Constraints and boundaries
Email and SMTP is a Reference area for the outbound transport layer. It is not a substitute for per-provider documentation or for inbound-email handling.
Use this Reference for:
- Understanding what kinds of email the platform produces.
- Confirming the SMTP configuration model.
- Diagnosing transport-health questions at the structural level.
Do not use this Reference for:
- Inbound email — out of scope.
- Per-provider SMTP setup — provider documentation.
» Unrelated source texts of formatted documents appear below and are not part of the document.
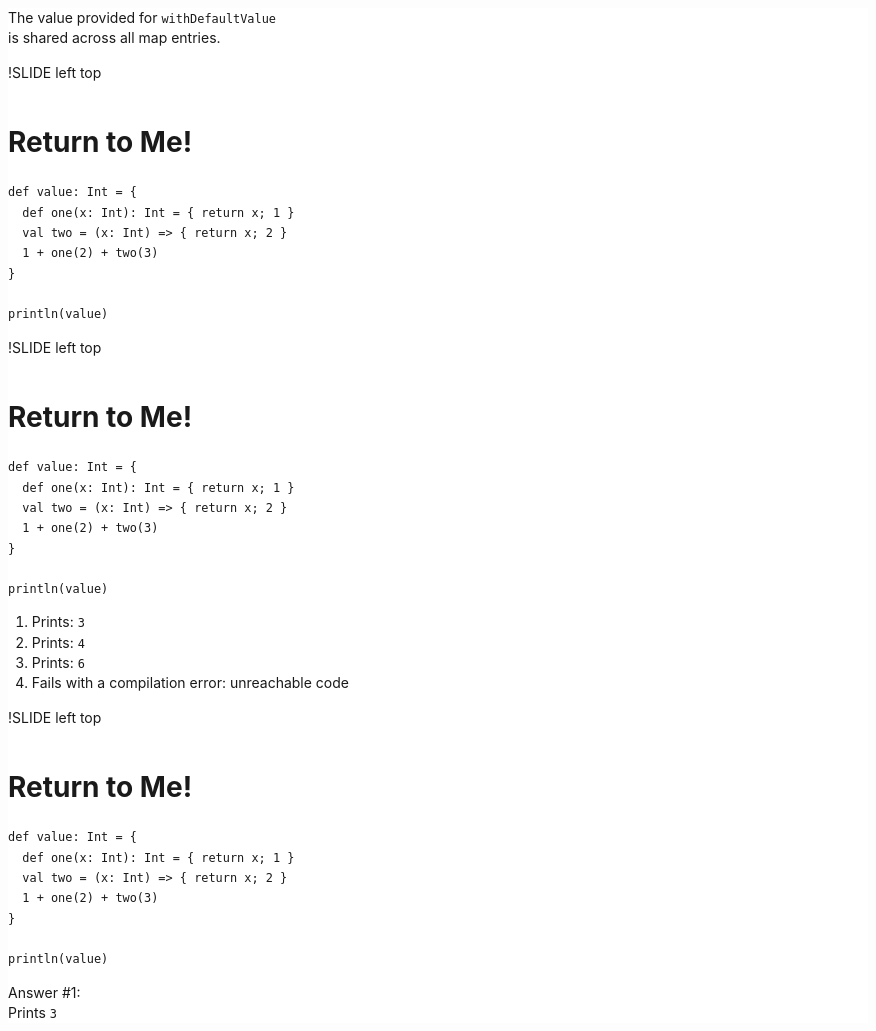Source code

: The value provided for `withDefaultValue`<br/>
is shared across all map entries.

!SLIDE left top

# Return to Me!
``` text/x-scala
def value: Int = {
  def one(x: Int): Int = { return x; 1 }
  val two = (x: Int) => { return x; 2 }
  1 + one(2) + two(3)
}

println(value)
```
  
!SLIDE left top

# Return to Me!
``` text/x-scala
def value: Int = {
  def one(x: Int): Int = { return x; 1 }
  val two = (x: Int) => { return x; 2 }
  1 + one(2) + two(3)
}

println(value)
```

1. Prints: `3`
2. Prints: `4`
3. Prints: `6`
4. Fails with a compilation error: unreachable code



!SLIDE left top

# Return to Me!
``` text/x-scala
def value: Int = {
  def one(x: Int): Int = { return x; 1 }
  val two = (x: Int) => { return x; 2 }
  1 + one(2) + two(3)
}

println(value)
```

Answer #1:<br/> 
Prints `3`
- Custom email template authoring — out of scope.
Public boundary
This page is intentionally public-safe. It does not expose SMTP credentials, transport internals, or protected operational identifiers.
Examples
Example 1 — Operator configures SMTP for a new site
The operator opens the admin → Configuration → Email and enters the SMTP host, port, authentication, and from-address. They run the test-mail action to confirm transport is healthy. System mail, notifications, and form responses can now leave the platform through the configured connection.
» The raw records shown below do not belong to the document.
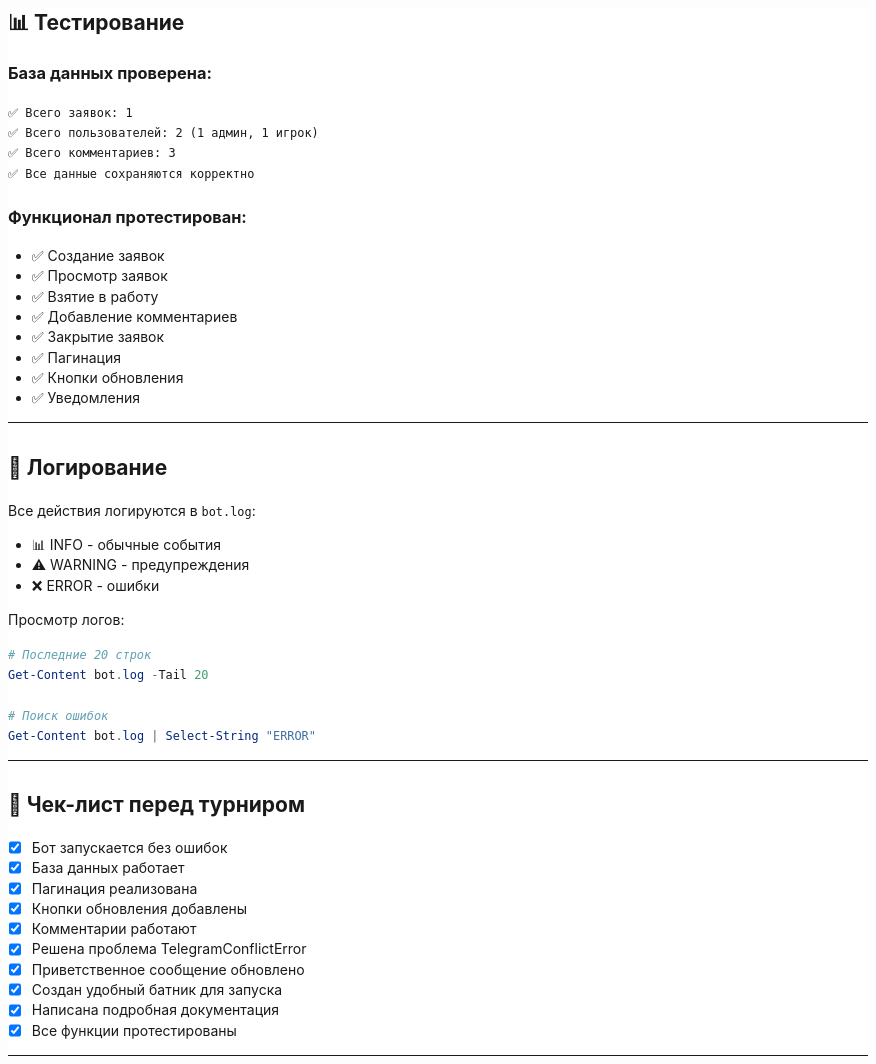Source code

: 
## 📊 Тестирование

### База данных проверена:
```
✅ Всего заявок: 1
✅ Всего пользователей: 2 (1 админ, 1 игрок)
✅ Всего комментариев: 3
✅ Все данные сохраняются корректно
```

### Функционал протестирован:
- ✅ Создание заявок
- ✅ Просмотр заявок
- ✅ Взятие в работу
- ✅ Добавление комментариев
- ✅ Закрытие заявок
- ✅ Пагинация
- ✅ Кнопки обновления
- ✅ Уведомления

---

## 📝 Логирование

Все действия логируются в `bot.log`:
- 📊 INFO - обычные события
- ⚠️ WARNING - предупреждения
- ❌ ERROR - ошибки

Просмотр логов:
```powershell
# Последние 20 строк
Get-Content bot.log -Tail 20

# Поиск ошибок
Get-Content bot.log | Select-String "ERROR"
```

---

## 🎯 Чек-лист перед турниром

- [x] Бот запускается без ошибок
- [x] База данных работает
- [x] Пагинация реализована
- [x] Кнопки обновления добавлены
- [x] Комментарии работают
- [x] Решена проблема TelegramConflictError
- [x] Приветственное сообщение обновлено
- [x] Создан удобный батник для запуска
- [x] Написана подробная документация
- [x] Все функции протестированы

---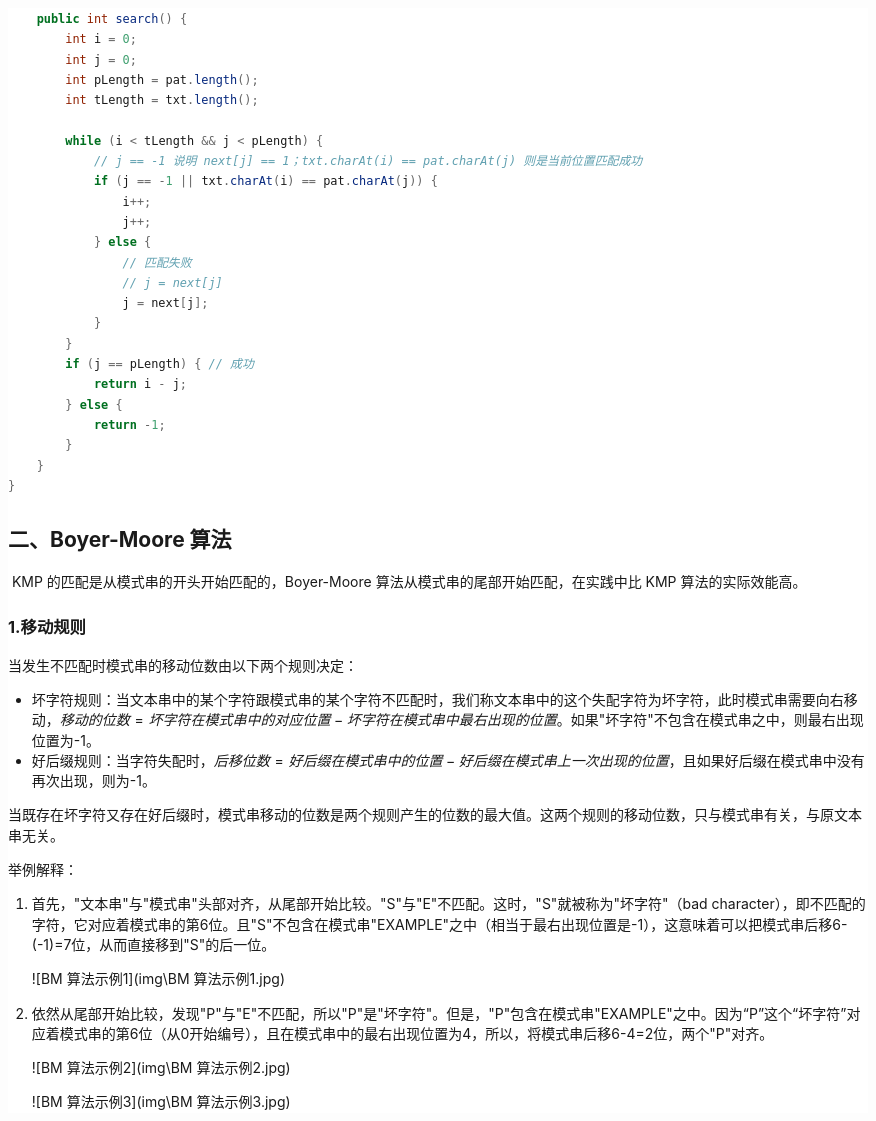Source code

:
 ```java
    public int search() {
        int i = 0;
        int j = 0;
        int pLength = pat.length();
        int tLength = txt.length();

        while (i < tLength && j < pLength) {
            // j == -1 说明 next[j] == 1；txt.charAt(i) == pat.charAt(j) 则是当前位置匹配成功
            if (j == -1 || txt.charAt(i) == pat.charAt(j)) {
                i++;
                j++;
            } else {
                // 匹配失败
                // j = next[j]
                j = next[j];
            }
        }
        if (j == pLength) { // 成功
            return i - j;
        } else {
            return -1;
        }
    }
}
```

## 二、Boyer-Moore 算法 

 KMP 的匹配是从模式串的开头开始匹配的，Boyer-Moore 算法从模式串的尾部开始匹配，在实践中比 KMP 算法的实际效能高。 

### 1.移动规则

当发生不匹配时模式串的移动位数由以下两个规则决定：

- 坏字符规则：当文本串中的某个字符跟模式串的某个字符不匹配时，我们称文本串中的这个失配字符为坏字符，此时模式串需要向右移动，$移动的位数 = 坏字符在模式串中的对应位置 - 坏字符在模式串中最右出现的位置$。如果"坏字符"不包含在模式串之中，则最右出现位置为-1。
- 好后缀规则：当字符失配时，$后移位数 = 好后缀在模式串中的位置 - 好后缀在模式串上一次出现的位置$，且如果好后缀在模式串中没有再次出现，则为-1。

当既存在坏字符又存在好后缀时，模式串移动的位数是两个规则产生的位数的最大值。这两个规则的移动位数，只与模式串有关，与原文本串无关。 

举例解释：

1. 首先，"文本串"与"模式串"头部对齐，从尾部开始比较。"S"与"E"不匹配。这时，"S"就被称为"坏字符"（bad character），即不匹配的字符，它对应着模式串的第6位。且"S"不包含在模式串"EXAMPLE"之中（相当于最右出现位置是-1），这意味着可以把模式串后移6-(-1)=7位，从而直接移到"S"的后一位。 

   ![BM 算法示例1](img\BM 算法示例1.jpg)

2. 依然从尾部开始比较，发现"P"与"E"不匹配，所以"P"是"坏字符"。但是，"P"包含在模式串"EXAMPLE"之中。因为“P”这个“坏字符”对应着模式串的第6位（从0开始编号），且在模式串中的最右出现位置为4，所以，将模式串后移6-4=2位，两个"P"对齐。

   ![BM 算法示例2](img\BM 算法示例2.jpg)

   ![BM 算法示例3](img\BM 算法示例3.jpg)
Example 2 — Form-response email stops arriving
A visitor submits a form but the response email does not arrive. The operator opens this page (Dependency posture section), confirms the unhealthy-transport symptom, opens the SMTP configuration panel, runs the test-mail action, and identifies whether the issue is credential-side or provider-side.
Example 3 — Stakeholder asks "what does SGEN send by default?"
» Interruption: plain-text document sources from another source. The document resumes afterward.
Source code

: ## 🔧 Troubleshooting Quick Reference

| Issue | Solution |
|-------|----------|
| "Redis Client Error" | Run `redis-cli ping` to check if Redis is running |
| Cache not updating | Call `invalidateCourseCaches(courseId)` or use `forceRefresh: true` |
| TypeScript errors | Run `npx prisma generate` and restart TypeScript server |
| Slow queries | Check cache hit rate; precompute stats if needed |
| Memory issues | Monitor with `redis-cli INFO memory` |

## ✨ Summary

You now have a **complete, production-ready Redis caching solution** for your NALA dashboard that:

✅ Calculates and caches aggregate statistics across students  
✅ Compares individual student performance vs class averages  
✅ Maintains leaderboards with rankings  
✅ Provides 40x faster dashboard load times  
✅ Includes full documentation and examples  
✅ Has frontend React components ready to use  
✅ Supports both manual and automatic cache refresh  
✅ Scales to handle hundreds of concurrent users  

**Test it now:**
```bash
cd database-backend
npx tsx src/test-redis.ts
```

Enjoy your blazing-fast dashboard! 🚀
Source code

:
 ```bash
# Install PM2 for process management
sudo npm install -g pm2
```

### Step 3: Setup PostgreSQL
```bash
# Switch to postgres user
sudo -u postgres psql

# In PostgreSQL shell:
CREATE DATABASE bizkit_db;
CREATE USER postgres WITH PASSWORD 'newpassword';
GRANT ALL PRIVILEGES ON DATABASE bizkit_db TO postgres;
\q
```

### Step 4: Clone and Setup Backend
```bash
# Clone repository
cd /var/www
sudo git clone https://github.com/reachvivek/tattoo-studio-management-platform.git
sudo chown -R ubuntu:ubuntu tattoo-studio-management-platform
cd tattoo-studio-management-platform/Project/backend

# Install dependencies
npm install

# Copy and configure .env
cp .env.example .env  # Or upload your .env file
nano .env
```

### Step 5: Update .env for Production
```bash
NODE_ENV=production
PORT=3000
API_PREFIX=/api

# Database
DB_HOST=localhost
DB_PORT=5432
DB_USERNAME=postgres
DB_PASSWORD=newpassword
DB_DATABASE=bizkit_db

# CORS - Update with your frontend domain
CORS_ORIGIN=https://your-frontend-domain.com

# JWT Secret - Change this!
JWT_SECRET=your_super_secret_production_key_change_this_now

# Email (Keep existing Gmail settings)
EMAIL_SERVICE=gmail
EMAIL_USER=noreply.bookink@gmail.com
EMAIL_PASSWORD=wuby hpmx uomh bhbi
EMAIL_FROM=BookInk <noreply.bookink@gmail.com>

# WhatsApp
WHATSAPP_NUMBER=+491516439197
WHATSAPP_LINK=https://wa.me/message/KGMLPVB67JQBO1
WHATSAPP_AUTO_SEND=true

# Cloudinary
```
The platform lead opens this page (Kinds of email the platform produces section) and walks the stakeholder through system mail vs notification email vs form-response email. The Reference grounds the conversation in the platform's email model rather than requiring per-message enumeration.
Documentation guidance
Use this page as the structural definition for the email-transport integration. Procedural detail belongs in Guides; per-release behavior change belongs in What's New or Changelog. Cross-reference Notification Logic for the automation layer that produces notification mail.
Where to find it
In SGEN Admin, navigate to the admin → Configuration → Email. The SMTP configuration panel — host, port, authentication, from-address, and the test-mail action — appears under the Configuration pillar labeled Email transport. Per-site form-response email settings live under the admin → My Forms in the individual form configuration.
Reading order
Open this page when scoping email delivery or troubleshooting email-transport questions. Pair with Notification Logic for the automation layer that produces notification mail; pair with the admin Forms Reference for the form-response surface.
Related reading
- Integrations Overview — parent Reference area.
- Payment Gateways — sibling integration.
- Notification Logic — automation layer that produces notification mail.
- SG-Admin Overview — where SMTP configuration and forms live.
Vocabulary cross-reference
- SMTP is the protocol used for outbound email transport.
- System mail is operational mail produced by the platform itself.
- Notification email is mail driven by automation rules.
- Form-response email is mail produced by per-site form configuration.
- Healthy transport means mail leaves the platform within the expected window.
Maintenance discipline
When email-transport behavior changes across releases (new authentication option, new health-check surface, new mail kind), update this Reference and log the change in Changelog. The page stays valuable because the three-kind model and the SMTP configuration shape stay small.